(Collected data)
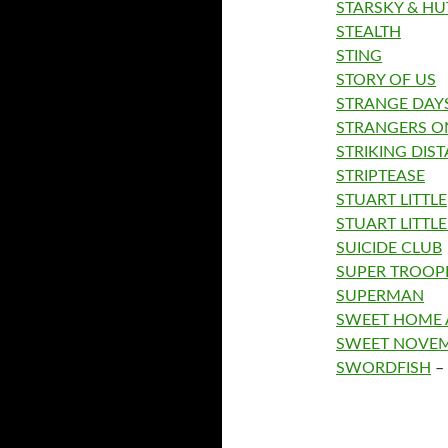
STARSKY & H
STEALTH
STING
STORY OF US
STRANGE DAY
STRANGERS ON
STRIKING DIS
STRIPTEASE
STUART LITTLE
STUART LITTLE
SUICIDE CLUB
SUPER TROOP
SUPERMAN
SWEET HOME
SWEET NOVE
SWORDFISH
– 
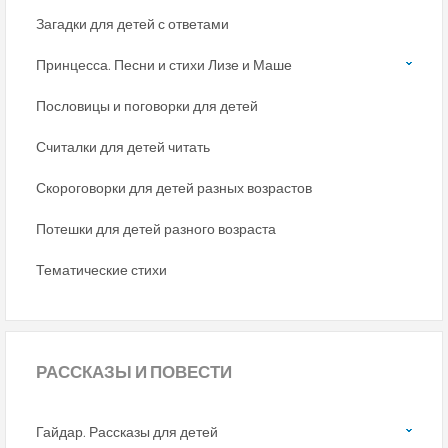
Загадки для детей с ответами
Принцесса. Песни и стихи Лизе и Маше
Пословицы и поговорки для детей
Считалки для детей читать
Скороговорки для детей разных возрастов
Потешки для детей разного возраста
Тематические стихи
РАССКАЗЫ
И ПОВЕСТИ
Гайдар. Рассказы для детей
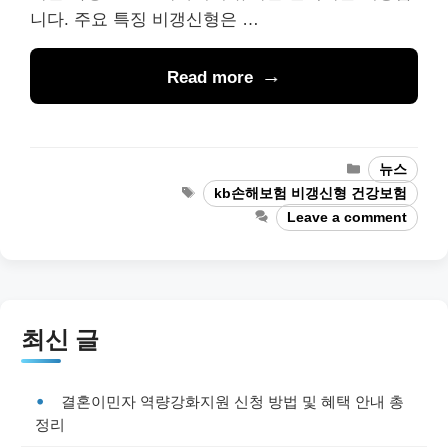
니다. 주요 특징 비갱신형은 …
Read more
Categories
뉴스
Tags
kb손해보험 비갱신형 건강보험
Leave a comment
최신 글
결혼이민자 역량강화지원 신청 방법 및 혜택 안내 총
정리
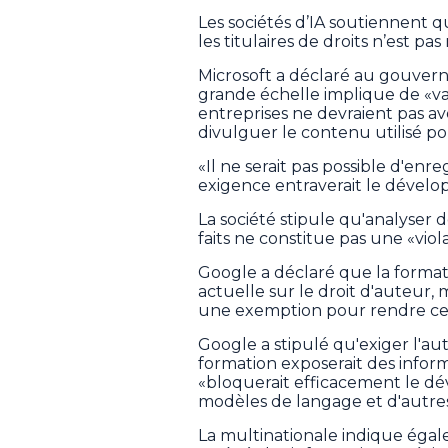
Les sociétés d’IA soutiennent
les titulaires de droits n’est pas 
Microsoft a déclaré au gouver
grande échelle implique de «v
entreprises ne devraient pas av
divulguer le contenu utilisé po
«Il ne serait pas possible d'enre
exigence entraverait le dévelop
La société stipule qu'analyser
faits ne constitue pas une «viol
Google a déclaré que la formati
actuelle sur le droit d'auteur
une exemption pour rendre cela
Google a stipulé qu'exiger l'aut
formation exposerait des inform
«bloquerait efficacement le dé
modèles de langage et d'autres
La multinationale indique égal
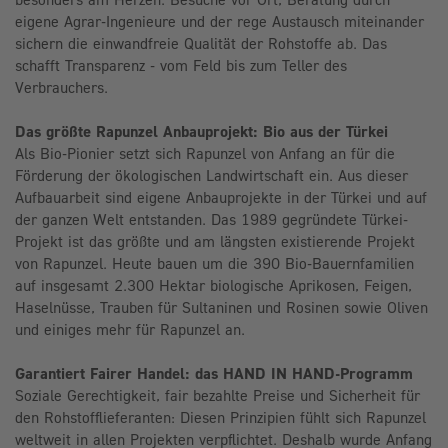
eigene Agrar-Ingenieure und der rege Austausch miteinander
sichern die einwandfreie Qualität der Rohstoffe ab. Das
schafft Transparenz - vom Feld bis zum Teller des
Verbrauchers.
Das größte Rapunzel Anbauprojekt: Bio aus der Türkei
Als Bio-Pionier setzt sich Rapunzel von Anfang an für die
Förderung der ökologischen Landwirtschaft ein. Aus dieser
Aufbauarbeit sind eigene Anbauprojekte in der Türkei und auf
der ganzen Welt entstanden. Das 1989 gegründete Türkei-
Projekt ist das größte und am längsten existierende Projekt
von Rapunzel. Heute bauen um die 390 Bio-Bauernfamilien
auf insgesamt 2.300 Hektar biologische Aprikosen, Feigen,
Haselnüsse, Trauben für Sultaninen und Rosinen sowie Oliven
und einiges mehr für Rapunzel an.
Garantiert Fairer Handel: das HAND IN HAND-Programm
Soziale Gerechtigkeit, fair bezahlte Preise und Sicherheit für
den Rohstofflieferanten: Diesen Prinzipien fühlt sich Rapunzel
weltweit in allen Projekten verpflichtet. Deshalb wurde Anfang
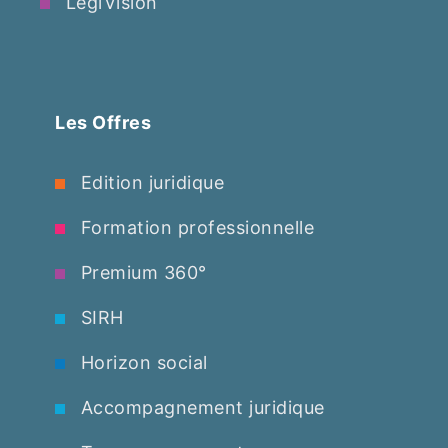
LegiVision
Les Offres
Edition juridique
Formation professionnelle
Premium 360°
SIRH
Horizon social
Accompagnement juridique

==

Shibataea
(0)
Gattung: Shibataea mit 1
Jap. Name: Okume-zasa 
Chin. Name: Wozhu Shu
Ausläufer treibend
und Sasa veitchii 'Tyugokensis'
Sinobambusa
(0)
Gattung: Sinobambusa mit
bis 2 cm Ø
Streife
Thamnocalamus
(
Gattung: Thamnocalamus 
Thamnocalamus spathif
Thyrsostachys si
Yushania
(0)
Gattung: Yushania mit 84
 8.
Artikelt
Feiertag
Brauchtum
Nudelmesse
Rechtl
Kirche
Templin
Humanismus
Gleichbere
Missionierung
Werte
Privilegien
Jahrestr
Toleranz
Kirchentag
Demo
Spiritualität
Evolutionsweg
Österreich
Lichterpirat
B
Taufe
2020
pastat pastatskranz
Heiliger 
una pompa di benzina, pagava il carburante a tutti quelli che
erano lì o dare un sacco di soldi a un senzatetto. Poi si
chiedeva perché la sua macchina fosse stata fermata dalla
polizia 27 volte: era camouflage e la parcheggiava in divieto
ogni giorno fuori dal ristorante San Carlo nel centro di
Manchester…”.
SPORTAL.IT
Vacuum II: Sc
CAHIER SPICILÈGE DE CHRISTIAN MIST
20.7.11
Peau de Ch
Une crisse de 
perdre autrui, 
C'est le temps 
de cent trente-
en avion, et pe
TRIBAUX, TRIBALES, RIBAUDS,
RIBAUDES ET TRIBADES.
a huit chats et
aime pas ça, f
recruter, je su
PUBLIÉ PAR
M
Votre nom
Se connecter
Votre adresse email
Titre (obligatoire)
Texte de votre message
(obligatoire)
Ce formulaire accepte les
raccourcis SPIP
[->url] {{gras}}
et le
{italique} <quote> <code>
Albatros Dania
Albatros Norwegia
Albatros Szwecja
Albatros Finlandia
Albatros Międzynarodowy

--

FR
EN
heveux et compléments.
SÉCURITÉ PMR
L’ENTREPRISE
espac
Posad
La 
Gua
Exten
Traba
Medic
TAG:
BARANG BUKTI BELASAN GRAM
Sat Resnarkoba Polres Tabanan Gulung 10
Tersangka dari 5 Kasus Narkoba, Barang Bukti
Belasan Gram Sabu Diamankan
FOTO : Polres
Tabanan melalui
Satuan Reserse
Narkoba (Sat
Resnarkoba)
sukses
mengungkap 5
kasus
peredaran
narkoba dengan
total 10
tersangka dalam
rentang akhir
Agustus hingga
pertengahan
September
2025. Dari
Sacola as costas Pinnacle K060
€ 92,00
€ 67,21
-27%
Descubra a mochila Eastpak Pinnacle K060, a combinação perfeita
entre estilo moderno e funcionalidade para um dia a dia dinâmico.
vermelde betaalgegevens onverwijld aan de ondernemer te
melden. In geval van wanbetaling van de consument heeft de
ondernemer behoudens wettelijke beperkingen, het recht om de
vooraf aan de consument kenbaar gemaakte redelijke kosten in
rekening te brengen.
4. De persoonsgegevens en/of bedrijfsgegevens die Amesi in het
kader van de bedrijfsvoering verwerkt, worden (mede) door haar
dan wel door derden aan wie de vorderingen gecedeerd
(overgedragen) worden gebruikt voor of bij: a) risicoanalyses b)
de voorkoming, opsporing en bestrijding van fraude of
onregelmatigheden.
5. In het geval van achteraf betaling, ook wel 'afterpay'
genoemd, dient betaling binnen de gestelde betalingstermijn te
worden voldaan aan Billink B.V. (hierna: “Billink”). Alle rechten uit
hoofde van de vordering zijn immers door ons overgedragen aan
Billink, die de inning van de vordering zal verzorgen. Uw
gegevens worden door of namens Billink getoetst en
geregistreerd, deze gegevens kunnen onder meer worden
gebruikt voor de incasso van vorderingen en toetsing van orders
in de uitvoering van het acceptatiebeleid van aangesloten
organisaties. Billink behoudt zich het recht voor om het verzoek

▶ [About this task]
Reproduce the lines of the data from the line with "Загадки для детей с ответами" up to and including the line with "La multinationale indique égal". Leave the pictures out of your answer.

▶ [Response]
Загадки для детей с ответами
Принцесса. Песни и стихи Лизе и Маше
Пословицы и поговорки для детей
Считалки для детей читать
Скороговорки для детей разных возрастов
Потешки для детей разного возраста
Тематические стихи
РАССКАЗЫ
И ПОВЕСТИ
Гайдар. Рассказы для детей
니다. 주요 특징 비갱신형은 …
Read more
Categories
뉴스
Tags
kb손해보험 비갱신형 건강보험
Leave a comment
최신 글
결혼이민자 역량강화지원 신청 방법 및 혜택 안내 총
정리
Les sociétés d’IA soutiennent
les titulaires de droits n’est pas 
Microsoft a déclaré au gouver
grande échelle implique de «v
entreprises ne devraient pas av
divulguer le contenu utilisé po
«Il ne serait pas possible d'enre
exigence entraverait le dévelop
La société stipule qu'analyser
faits ne constitue pas une «viol
Google a déclaré que la formati
actuelle sur le droit d'auteur
une exemption pour rendre cela
Google a stipulé qu'exiger l'aut
formation exposerait des inform
«bloquerait efficacement le dé
modèles de langage et d'autres
La multinationale indique égal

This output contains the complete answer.